Many years ago, I decided to join a marathon training program in San Francisco. I showed up at Golden Gate Park with barely-broken-in running shoes and even less broken-in legs, and they told us to run out of the park, down the coast, and back – three miles! I thought I would die. But I did it, very slowly, but I did it. This run determined the pace at which I should train, and it put me into a group of other slow runners.
Each Saturday, I returned to the park for our ever-longer runs, and all of us got into our pace groups. The trained runners took off and were out of sight before my group even got the first half-mile in, and sometimes I was jealous. Mostly, though, I was grateful to have our slow pace. I am not built for running, and this pace was the only thing that let me keep going.
Pacing a story is much the same. You have to set the pace for the reader who has picked up your book.
Consider the Pace
When you’re setting the pace of your work, you need to think about a few things in order to help your reader move through your words with clarity, engagement, and steady interest.

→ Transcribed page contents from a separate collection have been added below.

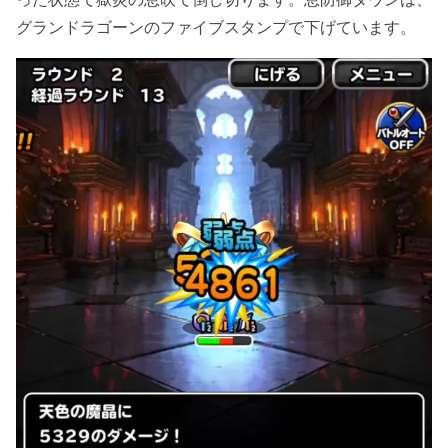
グランドラゴーンのファイブスタンプで下げています。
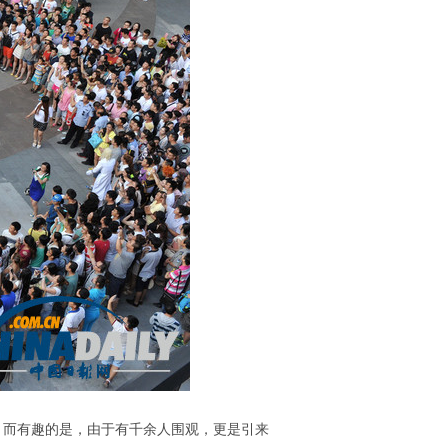
》。而有趣的是，由于有千余人围观，更是引来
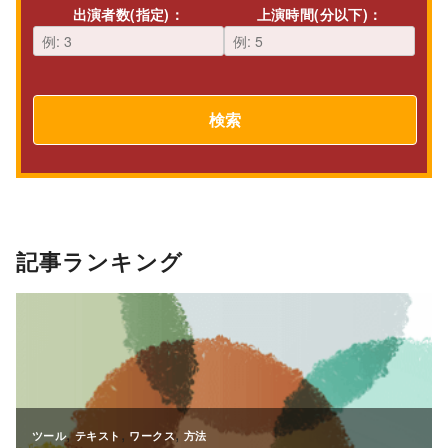
出演者数(指定)：
上演時間(分以下)：
検索
記事ランキング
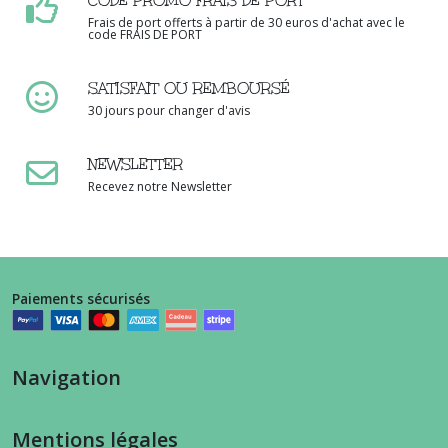
CODE PROMO FRAIS DE PORT
Frais de port offerts à partir de 30 euros d'achat avec le
code FRAIS DE PORT
SATISFAIT OU REMBOURSÉ
30 jours pour changer d'avis
NEWSLETTER
Recevez notre Newsletter
Paiements sécurisés
Navigation
Mentions légales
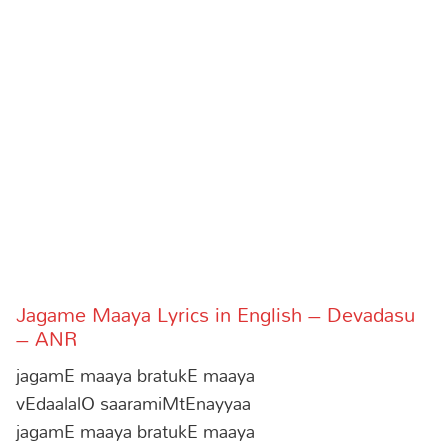
Jagame Maaya Lyrics in English – Devadasu
– ANR
jagamE maaya bratukE maaya
vEdaalalO saaramiMtEnayyaa
jagamE maaya bratukE maaya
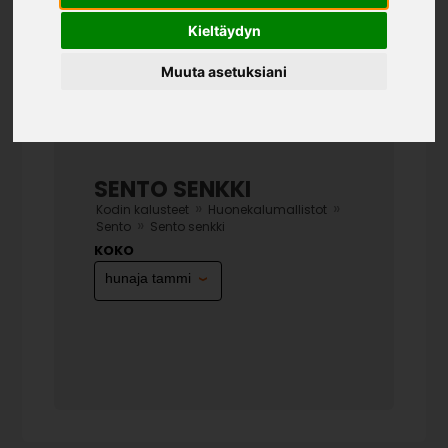
Kieltäydyn
Muuta asetuksiani
SENTO SENKKI
»
»
Kodin kalusteet
Huonekalumallistot
»
Sento
Sento senkki
KOKO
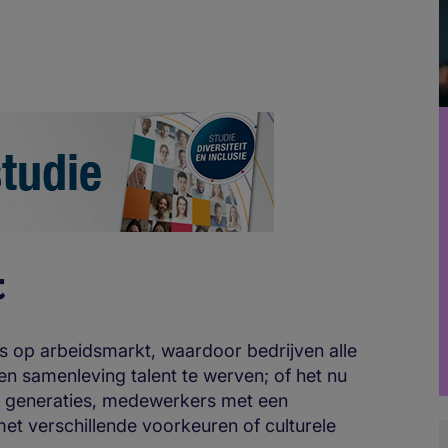
t
ls op arbeidsmarkt, waardoor bedrijven alle
een samenleving talent te werven; of het nu
 generaties, medewerkers met een
et verschillende voorkeuren of culturele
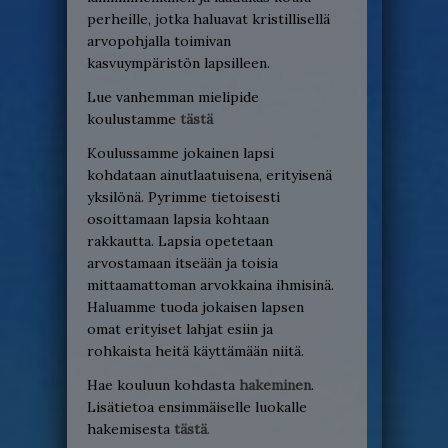
perheille, jotka haluavat kristillisellä
arvopohjalla toimivan
kasvuympäristön lapsilleen.
Lue vanhemman mielipide
koulustamme
tästä
Koulussamme jokainen lapsi
kohdataan ainutlaatuisena, erityisenä
yksilönä. Pyrimme tietoisesti
osoittamaan lapsia kohtaan
rakkautta. Lapsia opetetaan
arvostamaan itseään ja toisia
mittaamattoman arvokkaina ihmisinä.
Haluamme tuoda jokaisen lapsen
omat erityiset lahjat esiin ja
rohkaista heitä käyttämään niitä.
Hae kouluun kohdasta
hakeminen
.
Lisätietoa ensimmäiselle luokalle
hakemisesta
tästä
.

- The Genre Expectations — Every genre brings certain expectations about pace. Literary fiction is usually moderately paced with a few slower sections at important moments in the plot. Thrillers are fast-paced at almost every page with maybe a bit of slower speed when meeting characters or finding out important facts. Memoirs can be either fast or slow based on the material and style of the writing.
- The Reader’s Need to See — In any story, the reader needs time to take in new information or key points, so at those moments, the writer needs to build in a bit more time, another breath or two, for the reader to grasp an idea. In a mystery novel, those slightly longer moments might be around key clues. In a fantasy novel, they might come during a crucial battle scene or magical moment. The key is to slow the story down just enough that the reader has enough time to see that crucial thing without losing interest.
- The Author’s Style — Often, the writer is too focused on this consideration to see the other pacing needs in a story, but this element of writing needs to work in service to the book as a whole. So once we’ve considered the genre and the reader’s needs, then, we can think about how our style works to enhance those things by playing with our sentence length, our sentence structure, our vocabulary, etc.
How to Find the Pace
Writers can do a few simple things to learn about pacing.
- Read deeply and broadly with an eye toward pace. Study how romance novelists build excitement during key romantic scenes by speeding up or slowing down the pace. Look at the way your favorite memoirist changes her sentence length or paragraph size to either steep the reader in the moment or whiz him past it.
- Study the genre expectations. Read widely in your own genre and look at what is typical in terms of pace. Look at how true crime writers build suspense slowly at the beginning of their books but then pick up the pace as the case comes closer and closer to resolution. Explore how the rhythms of language set the pace in picture books.
- Practice. Write the same scene in a variety of speeds and see which works best for the reader’s needs and your purposes. Slow down that meeting of those two characters and see if it adds depth to the moment or makes it boring. Speed up that drive to work on that particular morning and see if makes the suspense higher or glosses over key ruminations.
- Ask your readers to guide you. When you ask friends to read your work, hire an editor, or bring on beta readers, suggest they tell you when they wanted more information (which means slow down) or when they felt like they were slogging through (which means speed up.) Then revise accordingly.
Wise pacing won’t make up for a lack of strong desire in your protagonists, and it won’t cover up sloppy writing. But it can be the difference between a reader sticking with your book or putting it aside. So consider it carefully.
And by the way, I didn’t finish the marathon despite the good training. But I did do a half-marathon at my own slow pace on the streets of gorgeous New Orleans, and because I was running at a way I could sustain, I got to really see that city in a way I might not have as a typical tourist. It was a true gift.